Creating portfolio in tandem with investor’s risk profile not only reduces the risk, but it also helps in deriving mental peace to the investor during volatile times

When the markets are in turmoil like the current one, investors begin to feel despair. Of course, it's very difficult to digest and remain stoic in these troubling times especially when our investment from our hard-earned money reduces in value (albeit notional) drastically.

Markets (of all assets) operate in cycles which could be comprehended form the past data or experiences but they're never going to be easy to deal with. These situations present behavioural challenges to the investors. The psychological pitfalls of market cycles are enormous but how to avoid these?

This is where an investment plan or a financial plan comes handy. This would be a stepwise rational approach, where one should consider their objective, the statement of 'why' one is investing. It's said that once you understand the 'why' of anything then the 'how' is figured out automatically.

The plan should be versatile and dynamic to the changing markets, at the same time, shouldn't be too finicky.

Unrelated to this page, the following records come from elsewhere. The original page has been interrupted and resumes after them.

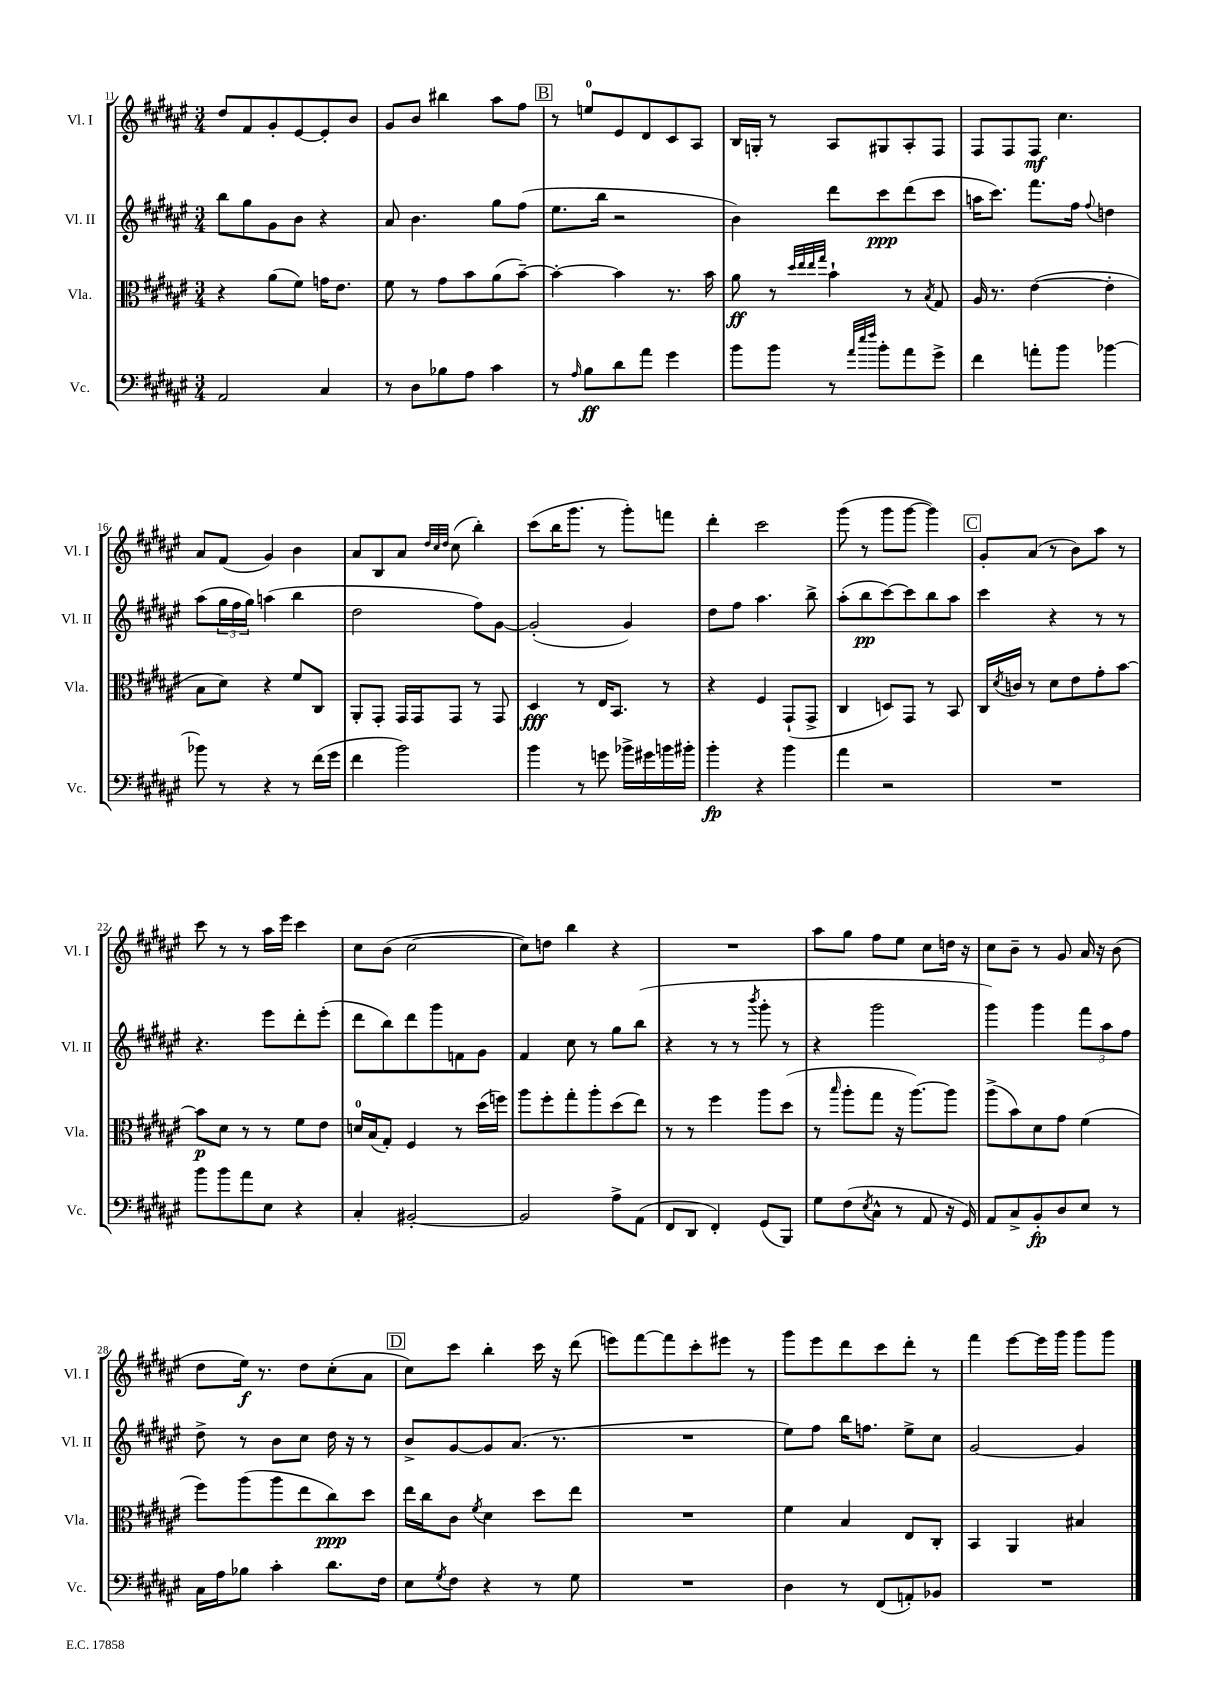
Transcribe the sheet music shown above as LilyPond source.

<<
\new StaffGroup <<
\new Staff = "s0" \with { instrumentName = "Vl. I" shortInstrumentName = "Vl. I" } {
    \clef treble \key fis \major \numericTimeSignature \time 3/4
    dis''8 fis'8 gis'8-. eis'8~ eis'8-. b'8 |
    gis'8 b'8 bis''4 ais''8 fis''8 |
    \mark \markup { \box "B" } r8 e''8-0 eis'8 dis'8 cis'8 ais8 |
    b16 g16-. r8 ais8 gis8 ais8-. fis8 |
    fis8 fis8 fis8\mf cis''4. |
    ais'8 fis'8( gis'4) b'4 |
    ais'8 b8 ais'8 \grace { dis''32 cis''32 dis''32 } cis''8( b''4-.) |
    cis'''8( b''16 gis'''8. r8 gis'''8-.) f'''8 |
    dis'''4-. cis'''2 |
    gis'''8( r8 gis'''8 gis'''8~ gis'''4) |
    \mark \markup { \box "C" } gis'8-. ais'8( r8 b'8) ais''8 r8 |
    cis'''8 r8 r8 ais''16 eis'''16 cis'''4 |
    cis''8 b'8( cis''2~ |
    cis''8) d''8 b''4 r4 |
    R2. |
    ais''8 gis''8 fis''8 eis''8 cis''8 d''16 r16 |
    cis''8 b'8-- r8 gis'8 ais'16 r16 b'8( |
    dis''8 eis''16\f) r8. dis''8 cis''8-.( ais'8 |
    \mark \markup { \box "D" } cis''8) cis'''8 b''4-. cis'''16 r16 dis'''8( |
    e'''8) fis'''8~ fis'''8 cis'''8-. eis'''8 r8 |
    gis'''8 eis'''8 dis'''8 cis'''8 dis'''8-. r8 |
    fis'''4 eis'''8~ eis'''16 gis'''16 gis'''8 gis'''8 \bar "|." |
}
\new Staff = "s1" \with { instrumentName = "Vl. II" shortInstrumentName = "Vl. II" } {
    \clef treble \key fis \major \numericTimeSignature \time 3/4
    b''8 gis''8 gis'8 b'8 r4 |
    ais'8 b'4. gis''8 fis''8( |
    \mark \markup { \box "B" } eis''8. b''16 r2 |
    b'4) dis'''8 cis'''8\ppp dis'''8( cis'''8 |
    a''16 cis'''8.) fis'''8. fis''16 \appoggiatura { fis''8 } d''4 |
    ais''8( \tuplet 3/2 { gis''16 fis''16 gis''16) } a''4( b''4 |
    dis''2 fis''8) gis'8~ |
    gis'2-.( gis'4) |
    dis''8 fis''8 ais''4. b''8-> |
    ais''8-.( b''8\pp cis'''8~) cis'''8 b''8 ais''8 |
    \mark \markup { \box "C" } cis'''4 r4 r8 r8 |
    r4. eis'''8 dis'''8-. eis'''8-.( |
    dis'''8 b''8) dis'''8 gis'''8 f'8 gis'8 |
    fis'4 cis''8 r8 gis''8 b''8( |
    r4 r8 r8 \acciaccatura { b'''8 } gis'''8-. r8 |
    r4 gis'''2 |
    gis'''4) gis'''4 \tuplet 3/2 { fis'''8 ais''8 fis''8 } |
    dis''8-> r8 b'8 cis''8 dis''16 r16 r8 |
    \mark \markup { \box "D" } b'8-> gis'8~ gis'8 ais'8.( r8. |
    R2. |
    eis''8) fis''8 b''16 f''8. eis''8-> cis''8 |
    gis'2~ gis'4 \bar "|." |
}
\new Staff = "s2" \with { instrumentName = "Vla." shortInstrumentName = "Vla." } {
    \clef alto \key fis \major \numericTimeSignature \time 3/4
    r4 ais'8( fis'8) g'16 eis'8. |
    fis'8 r8 gis'8 b'8 ais'8( b'8~--) |
    \mark \markup { \box "B" } b'4~-. b'4 r8. b'16 |
    ais'8\ff r8 \grace { dis''32 eis''32 eis''32 gis''32 } b'4-! r8 \acciaccatura { b8 } gis8 |
    ais16 r8. eis'4~( eis'4-. |
    b8 dis'8) r4 fis'8 cis8 |
    ais,8-. gis,8-. gis,16 gis,16 gis,8 r8 gis,8 |
    dis4\fff r8 eis16 b,8. r8 |
    r4 fis4 gis,8-!( gis,8-> |
    cis4 d8) gis,8 r8 b,8 |
    \mark \markup { \box "C" } cis16 \acciaccatura { dis'8 } c'16 r8 dis'8 eis'8 gis'8-. b'8~ |
    b'8\p dis'8 r8 r8 fis'8 eis'8 |
    d'16-0 b16( gis8-.) fis4 r8 dis''16( f''16) |
    ais''8 fis''8-. gis''8-. ais''8-. dis''8( eis''8) |
    r8 r8 fis''4 ais''8 dis''8( |
    r8 \grace { b''16 } ais''8-. gis''8 r16 ais''8.~) ais''8 |
    ais''8->( b'8) dis'8 gis'8 fis'4( |
    fis''8) ais''8( ais''8 eis''8 cis''8\ppp) dis''8 |
    \mark \markup { \box "D" } eis''16 cis''16 cis'8 \acciaccatura { fis'8 } dis'4 dis''8 eis''8 |
    R2. |
    fis'4 b4 eis8 cis8-. |
    b,4 ais,4 bis4 \bar "|." |
}
\new Staff = "s3" \with { instrumentName = "Vc." shortInstrumentName = "Vc." } {
    \clef bass \key fis \major \numericTimeSignature \time 3/4
    ais,2 cis4 |
    r8 dis8 bes8 ais8 cis'4 |
    \mark \markup { \box "B" } r8 \grace { ais16 } b8\ff dis'8 ais'8 gis'4 |
    b'8 b'8 r8 \grace { ais'32 eis''32 fis''32 } b'8-. ais'8 gis'8-> |
    fis'4 a'8-. b'8 bes'4~ |
    bes'8 r8 r4 r8 fis'16( gis'16 |
    fis'4 b'2) |
    b'4 r8 g'8 bes'16-> gis'16 b'16 bis'16-. |
    b'4-.\fp r4 b'4 |
    ais'4 r2 |
    \mark \markup { \box "C" } R2. |
    b'8 b'8 ais'8 eis8 r4 |
    cis4-. bis,2~-. |
    bis,2 ais8-> ais,8( |
    fis,8 dis,8 fis,4-.) gis,8( b,,8) |
    gis8 fis8( \acciaccatura { eis8 } cis8-^ r8 ais,8 r16 gis,16) |
    ais,8 cis8-> b,8-.\fp dis8 eis8 r8 |
    cis16 ais16 bes8 cis'4-. dis'8. fis16 |
    \mark \markup { \box "D" } eis8 \acciaccatura { gis8 } fis8 r4 r8 gis8 |
    R2. |
    dis4 r8 fis,8( a,8-.) bes,8 |
    R2. \bar "|." |
}
>>
>>
\layout { \context { \Score currentBarNumber = #11 } }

The latter is where no amount of pre-defined strategies work except the 'will' of the investor.

Of course, portfolio creation in tandem with the risk profile of an investor not only reduces the risk or align to the risk of the investor it also helps in deriving mental peace to the investor during volatile times. One must understand that no situation remains same forever and as nature (economics) automatically balances out. Extrapolation of extreme states or events would only portray a wrong picture, even if the times are good.

Hence, it's very important to have the rationale for investing ahead of the actual execution. It could be sometimes as specific as building a corpus for down payment of a housing loan to amassing wealth for retirement. Defining this could help one to come up with timelines, avenues and thus the asset allocation. Overall, that forms the foresight for the investment journey.

Moreover, the plan needn't always be perfect and ideally it shouldn't be. It should be flexible enough to make desired changes yet remains focused on the goal or objective. The plan should capture the imagination of the investment philosophy so that it reflects the best of the investor. This near-truer representation bolsters the attitude towards overall savings and thus leads to a happier investment.

While the plan is designed to approach various goals, it could be revisited periodically or during changes to the goals to re-align. This ensures to get a grip on where the journey till then led to and how to approach going forward.

The role of a financial planner or an advisor comes to the fore at these junctures where they could act as a speed bump in the train of thoughts an investor experiences. Investors could be well guided at these points so that they're on track to their goals.